→ **AIM OF THE EXERCISE**
Print, without alteration, the portion of the Fear and Trembling course notes between "A New Refutation" and "haven’t read ahead)", inclusive.

→ **TEXT SEGMENT**
╭──
Read FEAR AND TREMBLING, "Preface", "Attunement", "Speech in Praise of Abraham".

 

No writing assignment! Here are some STUDY QUESTIONS we'll cover in class:

 

What is Silentio's opinion of Descartes? What role does it play in his critique of contemporary philosophy? What point is Silentio making about doubt? How does it serve his point about Abraham?

 

What do you make of Silentio's as an author? What does the "Attunements" section tell us about him? What seems to be the point about the summaries at the end of each Attunement? Who is the "child" and who is the "mother"? How do the four Attunements relate to each other? What purpose do they have? What kinds of response do they provoke?

 

How does Silentio introduce the idea of temporality? What is "being young enough"? How do you view the roles of Sarah and Isaac -- Abraham's family! -- in this story of personal faith? Do they have a voice?

 

In what ways does S's account of Abraham in the "Praise" section differ from the accounts given in the "Attunements"? What is the meaning of the final line of the section -- "in one hundred and thirty years you get no further than faith"?

 

 

A New Refutation of Michael

Jack

 

We ran out of time in class, I guess I didn’t get to explain myself fully to Michael (or anyone else), so here is a hopefully more coherent version of my interpretation:

 

Page 44: introduces this man of faith (whose dilemmas may well turn out to be Kierkegaard’s—I haven’t read ahead)

 

The four fables: four mental “journeys” undertaken by the man of faith in an attempt to understand Abraham. In all of them, he fails to achieve an understanding of the greatness he is convinced Abe possesses.

 

The end note of 48: A little summation of how to interpret this—I think fairly clear. It says: these were the ways the man thought of the story; these many (mental) journeys/recreations of the story result in weariness and perplexity.
╰──
→ **INFORMATION GIVEN**
╭──
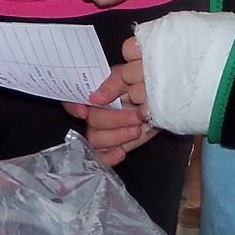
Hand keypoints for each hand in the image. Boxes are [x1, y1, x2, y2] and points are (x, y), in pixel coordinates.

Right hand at [62, 36, 156, 166]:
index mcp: (96, 93)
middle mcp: (96, 112)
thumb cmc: (145, 86)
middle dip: (113, 120)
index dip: (73, 106)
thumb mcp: (131, 76)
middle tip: (136, 116)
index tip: (84, 111)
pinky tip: (121, 151)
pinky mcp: (112, 146)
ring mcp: (103, 131)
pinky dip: (108, 157)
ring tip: (136, 129)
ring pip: (95, 139)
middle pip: (91, 120)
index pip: (72, 99)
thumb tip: (95, 97)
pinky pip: (101, 157)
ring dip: (116, 136)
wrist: (162, 104)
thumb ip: (113, 82)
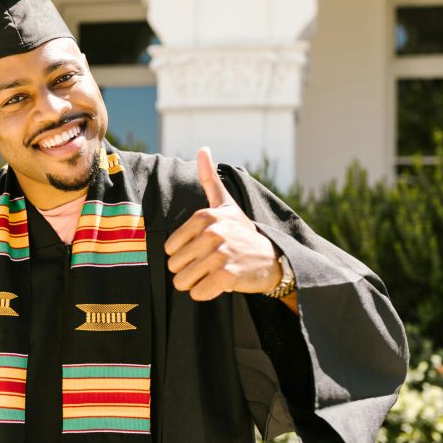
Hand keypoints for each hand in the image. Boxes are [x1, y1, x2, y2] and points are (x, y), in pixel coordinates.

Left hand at [164, 147, 281, 300]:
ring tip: (213, 274)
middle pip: (174, 266)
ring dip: (195, 284)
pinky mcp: (228, 276)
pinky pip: (198, 293)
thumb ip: (209, 179)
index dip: (183, 255)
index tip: (202, 250)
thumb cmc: (242, 232)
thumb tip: (203, 149)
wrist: (273, 259)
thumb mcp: (226, 204)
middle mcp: (212, 233)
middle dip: (188, 271)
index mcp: (205, 217)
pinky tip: (220, 285)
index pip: (169, 248)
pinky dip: (205, 294)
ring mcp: (220, 254)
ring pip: (183, 282)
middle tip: (209, 265)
╰──
→ **TASK RESULT**
A New Refutation of Michael

Jack

 

We ran out of time in class, I guess I didn’t get to explain myself fully to Michael (or anyone else), so here is a hopefully more coherent version of my interpretation:

 

Page 44: introduces this man of faith (whose dilemmas may well turn out to be Kierkegaard’s—I haven’t read ahead)